• **Seitenauszug**:
##########
Der Markt reagiert spürbar auf diese Reibung zwischen Strategie und Umsetzung. Eine Transformationsstudie von Natuvion und NTT DATA Business Solutions beziffert den Erfolg: 71 Prozent erreichen ihre Transformationsziele, 2022 waren es erst die Hälfte. Dennoch unterschätzt fast ein Drittel die Bedeutung abteilungsübergreifender Kommunikation—ein Klassiker in HR-Projekten, in denen Fachbereich, IT, Legal und Security selten von Anfang an gleichberechtigt eingebunden sind. Auch Digital-Adoption-Plattformen wie WalkMe stehen deshalb stärker im Fokus, um die Nutzung neuer Software konsequent abzusichern. Auf der KI-Seite wird parallel deutlich, dass selbst große Anbieter Tempo und Lieferfähigkeit unter realen Komplexitäten ausreizen müssen.
Am Beispiel SAP wird der Zielkonflikt zwischen Roadmap und Lieferstand sichtbar: Von über 40 angekündigten KI-Agenten für Ende 2025 sollen erst 15 umgesetzt sein. Gleichzeitig bleibt die Kaufempfehlung für die Aktie zwar bestehen, das Kursziel wurde jedoch laut Forschungs- und Markteinschätzung von 205 auf 164 Euro gesenkt—ein Signal für Anleger, dass der Nutzen der KI-Transformation erst zeitversetzt sichtbar wird. In vielen Unternehmen ist der Wettbewerbsdruck dennoch hoch, weil Payroll, Zeitwirtschaft und Recruitingplattformen direkt in Zielprozesse eingreifen. Neben SAP adressieren Anbieter wie Workday oder Oracle HCM ähnliche Anwendungsfelder; der entscheidende Unterschied entsteht jedoch meist weniger im Funktionsumfang als in der Fähigkeit, Datenmodelle rechtssicher zu versionieren und Audits zu unterstützen.
##########
• **Bereitgestelltes Material**:

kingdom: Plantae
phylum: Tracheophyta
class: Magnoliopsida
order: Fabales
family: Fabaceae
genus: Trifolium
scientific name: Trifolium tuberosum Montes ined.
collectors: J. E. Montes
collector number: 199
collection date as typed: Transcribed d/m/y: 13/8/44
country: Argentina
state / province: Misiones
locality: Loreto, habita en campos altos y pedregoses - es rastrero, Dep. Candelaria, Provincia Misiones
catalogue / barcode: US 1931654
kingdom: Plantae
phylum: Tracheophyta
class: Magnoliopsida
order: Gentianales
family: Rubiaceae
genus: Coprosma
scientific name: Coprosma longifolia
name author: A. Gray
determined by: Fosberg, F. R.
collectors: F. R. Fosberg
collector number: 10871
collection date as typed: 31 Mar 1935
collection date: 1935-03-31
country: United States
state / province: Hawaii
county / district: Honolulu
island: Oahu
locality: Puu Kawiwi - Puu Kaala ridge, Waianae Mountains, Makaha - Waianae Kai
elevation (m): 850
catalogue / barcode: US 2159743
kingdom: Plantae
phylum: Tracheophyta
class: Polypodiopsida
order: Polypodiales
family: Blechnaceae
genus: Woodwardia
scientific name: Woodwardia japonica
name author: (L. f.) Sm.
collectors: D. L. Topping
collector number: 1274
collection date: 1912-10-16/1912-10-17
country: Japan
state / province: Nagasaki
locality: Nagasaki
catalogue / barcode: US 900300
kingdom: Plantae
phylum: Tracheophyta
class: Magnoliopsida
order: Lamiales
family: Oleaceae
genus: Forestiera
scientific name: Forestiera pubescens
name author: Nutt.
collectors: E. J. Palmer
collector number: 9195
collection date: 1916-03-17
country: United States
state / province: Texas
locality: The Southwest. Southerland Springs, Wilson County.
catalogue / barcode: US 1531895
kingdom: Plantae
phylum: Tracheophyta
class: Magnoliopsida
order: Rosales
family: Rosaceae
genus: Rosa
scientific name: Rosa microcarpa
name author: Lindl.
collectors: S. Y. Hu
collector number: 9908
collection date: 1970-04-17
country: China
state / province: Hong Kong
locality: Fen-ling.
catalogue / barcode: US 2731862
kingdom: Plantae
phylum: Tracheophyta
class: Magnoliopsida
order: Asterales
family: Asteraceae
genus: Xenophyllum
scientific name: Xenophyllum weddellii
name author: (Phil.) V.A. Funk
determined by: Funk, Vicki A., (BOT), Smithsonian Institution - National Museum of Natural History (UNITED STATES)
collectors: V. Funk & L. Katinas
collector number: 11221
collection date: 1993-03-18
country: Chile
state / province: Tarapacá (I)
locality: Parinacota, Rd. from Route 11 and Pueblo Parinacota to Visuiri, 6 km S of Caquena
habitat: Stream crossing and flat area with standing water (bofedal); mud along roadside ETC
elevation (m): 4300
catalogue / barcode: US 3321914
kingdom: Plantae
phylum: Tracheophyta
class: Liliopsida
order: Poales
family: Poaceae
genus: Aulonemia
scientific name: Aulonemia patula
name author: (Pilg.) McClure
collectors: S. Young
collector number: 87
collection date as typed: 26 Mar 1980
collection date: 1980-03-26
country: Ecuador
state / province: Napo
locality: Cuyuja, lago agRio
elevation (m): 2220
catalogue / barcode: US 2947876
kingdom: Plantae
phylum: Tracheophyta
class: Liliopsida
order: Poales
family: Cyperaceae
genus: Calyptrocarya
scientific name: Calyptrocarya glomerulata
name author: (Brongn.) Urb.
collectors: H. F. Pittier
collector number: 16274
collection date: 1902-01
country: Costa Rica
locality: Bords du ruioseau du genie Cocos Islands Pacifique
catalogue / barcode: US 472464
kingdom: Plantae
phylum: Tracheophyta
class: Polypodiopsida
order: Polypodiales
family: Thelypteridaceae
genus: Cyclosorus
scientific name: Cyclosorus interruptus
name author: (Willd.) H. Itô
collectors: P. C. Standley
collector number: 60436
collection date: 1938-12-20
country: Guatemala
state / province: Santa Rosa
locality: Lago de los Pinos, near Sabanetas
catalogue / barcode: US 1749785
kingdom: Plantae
##########
• **Aufgabenbeschreibung**: Führen Sie den Text über die KI-Transformation von HR-Software nach seinem letzten Satz weiter.

• **Lösung**:
Unterdessen verschärft die regulatorische Gemengelage die operative Planung. Deutschland hat die Umsetzungsfrist der EU-Entgelttransparenzrichtlinie zum 7. Juni nicht vollständig eingehalten, nun drohen verschärfte Pflichten. Parallel steht die lückenlose Arbeitszeiterfassung unter erhöhter Beachtung—auch hier geht es weniger um eine „neue App“, sondern um die rechtssichere Umsetzung von Erfassungsprozessen, Nachweisen und Fristen. Und schließlich läuft mit NIS2 eine weitere Frist: Betroffene Unternehmen müssen sich bis zum 31. Juli registrieren, andernfalls drohen Bußgelder bis zu 10 Millionen Euro oder 2 Prozent des weltweiten Jahresumsatzes. Security wird damit zu einer Voraussetzung für HR-Digitalisierung, nicht zu einer späteren Ergänzung.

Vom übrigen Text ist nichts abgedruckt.